▸ Written problem: Reproduce the records below exactly as given.

[Contour annotation records]
*-*-*
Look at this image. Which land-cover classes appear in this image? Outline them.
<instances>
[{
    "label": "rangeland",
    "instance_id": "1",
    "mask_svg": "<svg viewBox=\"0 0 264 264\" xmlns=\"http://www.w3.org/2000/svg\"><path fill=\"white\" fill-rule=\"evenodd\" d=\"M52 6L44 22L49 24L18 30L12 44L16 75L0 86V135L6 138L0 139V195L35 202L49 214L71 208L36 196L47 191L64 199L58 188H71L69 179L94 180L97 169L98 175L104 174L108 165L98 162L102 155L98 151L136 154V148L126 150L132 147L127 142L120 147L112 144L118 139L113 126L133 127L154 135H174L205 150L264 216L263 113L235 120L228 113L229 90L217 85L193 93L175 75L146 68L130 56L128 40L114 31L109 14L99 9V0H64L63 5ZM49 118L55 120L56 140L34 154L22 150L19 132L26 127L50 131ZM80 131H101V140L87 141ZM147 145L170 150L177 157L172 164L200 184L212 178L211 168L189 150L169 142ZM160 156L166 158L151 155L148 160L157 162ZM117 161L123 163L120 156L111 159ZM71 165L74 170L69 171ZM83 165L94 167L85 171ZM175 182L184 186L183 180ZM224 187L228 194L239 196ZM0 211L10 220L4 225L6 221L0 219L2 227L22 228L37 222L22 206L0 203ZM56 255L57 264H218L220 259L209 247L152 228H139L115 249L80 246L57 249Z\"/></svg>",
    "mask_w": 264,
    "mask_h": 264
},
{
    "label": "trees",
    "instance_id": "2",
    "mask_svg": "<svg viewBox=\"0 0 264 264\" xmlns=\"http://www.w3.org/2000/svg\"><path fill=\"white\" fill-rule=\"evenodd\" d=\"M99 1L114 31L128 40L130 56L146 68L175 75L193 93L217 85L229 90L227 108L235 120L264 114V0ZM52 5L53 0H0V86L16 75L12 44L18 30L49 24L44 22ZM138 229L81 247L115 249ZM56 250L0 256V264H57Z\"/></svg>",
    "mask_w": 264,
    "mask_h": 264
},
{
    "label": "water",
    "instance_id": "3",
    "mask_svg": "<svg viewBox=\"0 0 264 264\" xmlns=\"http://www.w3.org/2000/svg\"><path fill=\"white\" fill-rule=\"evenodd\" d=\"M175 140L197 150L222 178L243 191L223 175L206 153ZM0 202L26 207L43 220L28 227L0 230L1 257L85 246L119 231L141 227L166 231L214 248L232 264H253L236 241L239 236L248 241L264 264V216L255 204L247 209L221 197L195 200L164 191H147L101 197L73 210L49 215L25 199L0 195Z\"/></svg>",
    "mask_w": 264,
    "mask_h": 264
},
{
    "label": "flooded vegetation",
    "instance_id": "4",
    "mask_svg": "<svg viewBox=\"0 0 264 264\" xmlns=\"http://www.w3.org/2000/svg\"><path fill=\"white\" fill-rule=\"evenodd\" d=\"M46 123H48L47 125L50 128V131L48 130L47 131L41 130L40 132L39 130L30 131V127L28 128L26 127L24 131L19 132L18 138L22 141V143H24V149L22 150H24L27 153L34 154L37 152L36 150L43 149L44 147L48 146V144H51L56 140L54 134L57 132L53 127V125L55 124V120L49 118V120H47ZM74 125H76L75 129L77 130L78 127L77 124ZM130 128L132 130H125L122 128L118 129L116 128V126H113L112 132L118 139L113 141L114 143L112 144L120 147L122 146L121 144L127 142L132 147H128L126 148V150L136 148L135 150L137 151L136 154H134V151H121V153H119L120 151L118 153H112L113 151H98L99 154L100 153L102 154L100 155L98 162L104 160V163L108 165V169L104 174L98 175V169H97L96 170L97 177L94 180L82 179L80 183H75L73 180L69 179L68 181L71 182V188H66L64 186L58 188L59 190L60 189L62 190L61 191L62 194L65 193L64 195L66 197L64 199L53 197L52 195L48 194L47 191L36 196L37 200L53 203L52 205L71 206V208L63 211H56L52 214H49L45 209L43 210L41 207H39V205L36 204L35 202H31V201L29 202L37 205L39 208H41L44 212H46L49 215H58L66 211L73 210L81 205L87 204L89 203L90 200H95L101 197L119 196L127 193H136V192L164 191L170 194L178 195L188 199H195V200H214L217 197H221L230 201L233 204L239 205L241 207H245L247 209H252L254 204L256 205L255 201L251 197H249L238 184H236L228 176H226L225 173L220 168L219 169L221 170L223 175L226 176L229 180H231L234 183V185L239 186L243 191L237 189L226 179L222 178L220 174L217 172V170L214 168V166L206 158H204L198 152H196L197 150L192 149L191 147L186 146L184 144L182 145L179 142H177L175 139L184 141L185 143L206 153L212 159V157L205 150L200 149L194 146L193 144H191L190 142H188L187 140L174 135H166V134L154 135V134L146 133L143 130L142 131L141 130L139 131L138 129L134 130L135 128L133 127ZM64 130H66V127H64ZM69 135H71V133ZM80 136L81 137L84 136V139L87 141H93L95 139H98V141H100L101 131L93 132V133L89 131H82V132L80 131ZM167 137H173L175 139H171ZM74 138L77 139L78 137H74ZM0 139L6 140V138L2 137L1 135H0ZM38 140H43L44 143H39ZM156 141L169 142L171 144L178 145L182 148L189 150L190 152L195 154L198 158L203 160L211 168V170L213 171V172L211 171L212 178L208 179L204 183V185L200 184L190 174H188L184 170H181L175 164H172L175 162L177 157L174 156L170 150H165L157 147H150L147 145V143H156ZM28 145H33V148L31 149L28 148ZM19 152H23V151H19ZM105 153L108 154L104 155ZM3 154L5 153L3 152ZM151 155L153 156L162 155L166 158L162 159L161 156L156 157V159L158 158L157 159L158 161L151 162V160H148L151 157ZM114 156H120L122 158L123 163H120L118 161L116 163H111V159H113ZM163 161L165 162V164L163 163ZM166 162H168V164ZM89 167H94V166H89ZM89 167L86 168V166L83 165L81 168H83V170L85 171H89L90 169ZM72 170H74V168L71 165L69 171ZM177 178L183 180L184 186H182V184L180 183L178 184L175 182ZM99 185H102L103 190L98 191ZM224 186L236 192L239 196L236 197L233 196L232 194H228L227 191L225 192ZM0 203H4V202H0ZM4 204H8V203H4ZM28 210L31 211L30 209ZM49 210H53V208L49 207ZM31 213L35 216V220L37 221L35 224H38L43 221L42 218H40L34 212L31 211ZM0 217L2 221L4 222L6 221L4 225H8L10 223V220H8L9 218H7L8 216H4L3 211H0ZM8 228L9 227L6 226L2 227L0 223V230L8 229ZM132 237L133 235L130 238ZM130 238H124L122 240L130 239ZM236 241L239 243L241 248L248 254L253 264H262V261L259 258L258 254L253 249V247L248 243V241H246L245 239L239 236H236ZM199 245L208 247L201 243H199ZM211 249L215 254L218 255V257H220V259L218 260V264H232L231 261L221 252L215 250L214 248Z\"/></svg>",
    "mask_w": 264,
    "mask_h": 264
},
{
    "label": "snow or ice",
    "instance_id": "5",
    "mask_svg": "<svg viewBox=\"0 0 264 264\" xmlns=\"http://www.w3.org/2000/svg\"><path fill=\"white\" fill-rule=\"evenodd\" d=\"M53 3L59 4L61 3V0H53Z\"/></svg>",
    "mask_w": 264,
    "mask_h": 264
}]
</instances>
*-*-*
▸ Solution for this exercise:
Look at this image. Which land-cover classes appear in this image? Outline them.
<instances>
[{
    "label": "rangeland",
    "instance_id": "1",
    "mask_svg": "<svg viewBox=\"0 0 264 264\" xmlns=\"http://www.w3.org/2000/svg\"><path fill=\"white\" fill-rule=\"evenodd\" d=\"M52 6L44 22L49 24L18 30L12 44L16 75L0 86V135L6 138L0 139V195L35 202L49 214L71 208L36 196L47 191L64 199L58 188H71L69 179L94 180L97 169L98 175L104 174L108 165L98 162L102 155L98 151L136 154V148L126 150L132 147L127 142L120 147L112 144L118 139L113 126L133 127L154 135H174L205 150L264 216L263 113L235 120L228 113L229 90L217 85L193 93L175 75L146 68L130 56L128 40L114 31L109 14L99 9V0H64L63 5ZM49 118L55 120L56 140L34 154L22 150L19 132L26 127L50 131ZM80 131H101V140L87 141ZM147 145L170 150L177 157L172 164L200 184L212 178L211 168L189 150L169 142ZM160 156L166 158L151 155L148 160L157 162ZM117 161L123 163L120 156L111 159ZM71 165L74 170L69 171ZM83 165L94 167L85 171ZM175 182L184 186L183 180ZM224 187L228 194L239 196ZM0 211L10 220L4 225L6 221L0 219L2 227L22 228L37 222L22 206L0 203ZM56 255L57 264H218L220 259L209 247L152 228H139L115 249L80 246L57 249Z\"/></svg>",
    "mask_w": 264,
    "mask_h": 264
},
{
    "label": "trees",
    "instance_id": "2",
    "mask_svg": "<svg viewBox=\"0 0 264 264\" xmlns=\"http://www.w3.org/2000/svg\"><path fill=\"white\" fill-rule=\"evenodd\" d=\"M99 1L114 31L128 40L130 56L146 68L175 75L193 93L217 85L229 90L227 108L235 120L264 114V0ZM52 5L53 0H0V86L16 75L12 44L18 30L49 24L44 22ZM138 229L81 247L115 249ZM56 250L0 256V264H57Z\"/></svg>",
    "mask_w": 264,
    "mask_h": 264
},
{
    "label": "water",
    "instance_id": "3",
    "mask_svg": "<svg viewBox=\"0 0 264 264\" xmlns=\"http://www.w3.org/2000/svg\"><path fill=\"white\" fill-rule=\"evenodd\" d=\"M175 140L197 150L222 178L243 191L223 175L206 153ZM0 202L26 207L43 220L28 227L0 230L1 257L85 246L119 231L141 227L166 231L214 248L232 264H253L236 241L239 236L248 241L264 264V216L255 204L247 209L221 197L195 200L164 191H147L101 197L73 210L49 215L25 199L0 195Z\"/></svg>",
    "mask_w": 264,
    "mask_h": 264
},
{
    "label": "flooded vegetation",
    "instance_id": "4",
    "mask_svg": "<svg viewBox=\"0 0 264 264\" xmlns=\"http://www.w3.org/2000/svg\"><path fill=\"white\" fill-rule=\"evenodd\" d=\"M46 123H48L47 125L50 128V131L48 130L47 131L41 130L40 132L39 130L30 131V127L28 128L26 127L24 131L19 132L18 138L22 141V143H24V149L22 150H24L27 153L34 154L37 152L36 150L43 149L44 147L48 146V144H51L56 140L54 134L57 132L53 127V125L55 124V120L49 118V120H47ZM74 125H76L75 129L77 130L78 127L77 124ZM130 128L132 130H125L122 128L118 129L116 128V126H113L112 132L118 139L113 141L114 143L112 144L120 147L122 146L121 144L127 142L132 147H128L126 148V150L136 148L135 150L137 151L136 154H134V151H121V153H119L120 151L118 153H112L113 151H98L99 154L100 153L102 154L100 155L98 162L104 160V163L108 165V169L104 174L98 175V169H97L96 170L97 177L94 180L82 179L80 183H75L73 180L69 179L68 181L71 182V188H66L64 186L58 188L59 190L60 189L62 190L61 191L62 194L65 193L64 195L66 197L64 199L53 197L52 195L48 194L47 191L36 196L37 200L53 203L52 205L71 206V208L63 211H56L52 214H49L45 209L43 210L41 207H39V205L36 204L35 202H31V201L29 202L37 205L39 208H41L44 212H46L49 215H58L66 211L73 210L81 205L87 204L89 203L90 200H95L101 197L119 196L127 193H136V192L164 191L170 194L178 195L188 199H195V200H214L217 197H221L230 201L233 204L239 205L241 207H245L247 209H252L254 204L256 205L255 201L251 197H249L238 184H236L228 176H226L225 173L220 168L219 169L221 170L223 175L226 176L229 180H231L234 183V185L239 186L243 191L237 189L226 179L222 178L220 174L217 172V170L214 168V166L206 158H204L198 152H196L197 150L192 149L191 147L186 146L184 144L182 145L179 142H177L175 139L184 141L185 143L206 153L212 159V157L205 150L200 149L194 146L193 144H191L190 142H188L187 140L174 135H166V134L154 135V134L146 133L143 130L142 131L141 130L139 131L138 129L134 130L135 128L133 127ZM64 130H66V127H64ZM69 135H71V133ZM80 136L81 137L84 136V139L87 141H93L95 139H98V141H100L101 131L93 132V133L89 131H82V132L80 131ZM167 137H173L175 139H171ZM74 138L77 139L78 137H74ZM0 139L6 140V138L2 137L1 135H0ZM38 140H43L44 143H39ZM156 141L169 142L171 144L178 145L182 148L189 150L190 152L195 154L198 158L203 160L211 168V170L213 171V172L211 171L212 178L208 179L204 183V185L200 184L190 174H188L184 170H181L175 164H172L175 162L177 157L174 156L170 150H165L157 147H150L147 145V143H156ZM28 145H33V148L31 149L28 148ZM19 152H23V151H19ZM105 153L108 154L104 155ZM3 154L5 153L3 152ZM151 155L153 156L162 155L166 158L162 159L161 156L156 157V159L158 158L157 159L158 161L151 162V160H148L151 157ZM114 156H120L122 158L123 163H120L118 161L116 163H111V159H113ZM163 161L165 162V164L163 163ZM166 162H168V164ZM89 167H94V166H89ZM89 167L86 168V166L83 165L81 168H83V170L85 171H89L90 169ZM72 170H74V168L71 165L69 171ZM177 178L183 180L184 186H182V184L180 183L178 184L175 182ZM99 185H102L103 190L98 191ZM224 186L236 192L239 196L236 197L233 196L232 194H228L227 191L225 192ZM0 203H4V202H0ZM4 204H8V203H4ZM28 210L31 211L30 209ZM49 210H53V208L49 207ZM31 213L35 216V220L37 221L35 224H38L43 221L42 218H40L34 212L31 211ZM0 217L2 221L4 222L6 221L4 225H8L10 223V220H8L9 218H7L8 216H4L3 211H0ZM8 228L9 227L6 226L2 227L0 223V230L8 229ZM132 237L133 235L130 238ZM130 238H124L122 240L130 239ZM236 241L239 243L241 248L248 254L253 264H262V261L259 258L258 254L253 249V247L248 243V241H246L245 239L239 236H236ZM199 245L208 247L201 243H199ZM211 249L215 254L218 255V257H220V259L218 260V264H232L231 261L221 252L215 250L214 248Z\"/></svg>",
    "mask_w": 264,
    "mask_h": 264
},
{
    "label": "snow or ice",
    "instance_id": "5",
    "mask_svg": "<svg viewBox=\"0 0 264 264\" xmlns=\"http://www.w3.org/2000/svg\"><path fill=\"white\" fill-rule=\"evenodd\" d=\"M53 3L59 4L61 3V0H53Z\"/></svg>",
    "mask_w": 264,
    "mask_h": 264
}]
</instances>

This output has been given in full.